◆ TASK REQUIREMENTS: The line containing "foundation. During routine" marks the end; return exactly every line from the start of the records up to and including it, but no pictures.

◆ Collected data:
════════
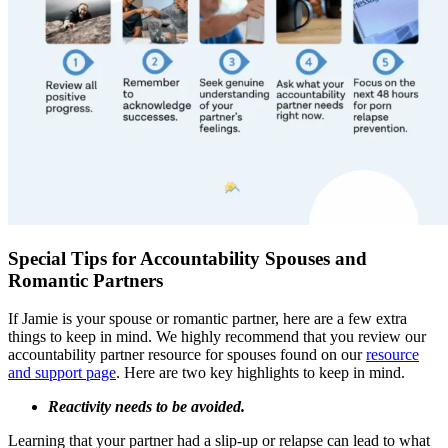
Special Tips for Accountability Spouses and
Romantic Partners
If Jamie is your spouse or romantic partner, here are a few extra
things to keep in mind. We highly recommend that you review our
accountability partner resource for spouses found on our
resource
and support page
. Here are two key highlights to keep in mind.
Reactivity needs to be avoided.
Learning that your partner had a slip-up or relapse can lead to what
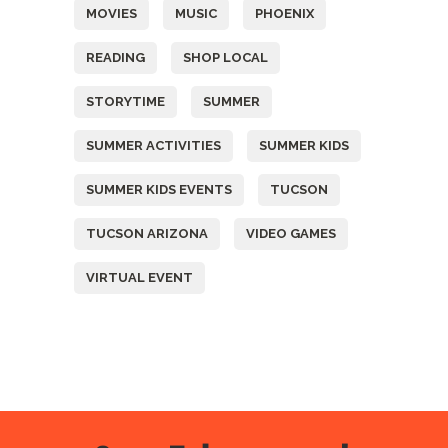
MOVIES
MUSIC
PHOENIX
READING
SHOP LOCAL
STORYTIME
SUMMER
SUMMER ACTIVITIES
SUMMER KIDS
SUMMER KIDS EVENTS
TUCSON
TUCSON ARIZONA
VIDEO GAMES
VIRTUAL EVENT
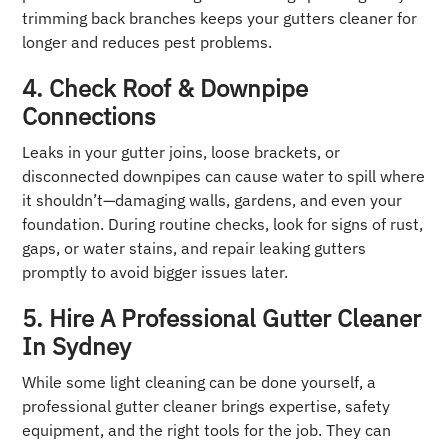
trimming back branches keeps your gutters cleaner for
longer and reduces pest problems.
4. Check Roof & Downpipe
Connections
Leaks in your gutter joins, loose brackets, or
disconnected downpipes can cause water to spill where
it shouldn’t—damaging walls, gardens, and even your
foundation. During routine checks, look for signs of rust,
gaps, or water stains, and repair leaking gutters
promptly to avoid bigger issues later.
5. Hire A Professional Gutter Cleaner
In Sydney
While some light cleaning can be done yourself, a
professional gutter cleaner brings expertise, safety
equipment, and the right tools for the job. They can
════════
◆ SOLUTION FOR THIS EXERCISE:
Special Tips for Accountability Spouses and
Romantic Partners
If Jamie is your spouse or romantic partner, here are a few extra
things to keep in mind. We highly recommend that you review our
accountability partner resource for spouses found on our
resource
and support page
. Here are two key highlights to keep in mind.
Reactivity needs to be avoided.
Learning that your partner had a slip-up or relapse can lead to what
MOVIES
MUSIC
PHOENIX
READING
SHOP LOCAL
STORYTIME
SUMMER
SUMMER ACTIVITIES
SUMMER KIDS
SUMMER KIDS EVENTS
TUCSON
TUCSON ARIZONA
VIDEO GAMES
VIRTUAL EVENT
trimming back branches keeps your gutters cleaner for
longer and reduces pest problems.
4. Check Roof & Downpipe
Connections
Leaks in your gutter joins, loose brackets, or
disconnected downpipes can cause water to spill where
it shouldn’t—damaging walls, gardens, and even your
foundation. During routine checks, look for signs of rust,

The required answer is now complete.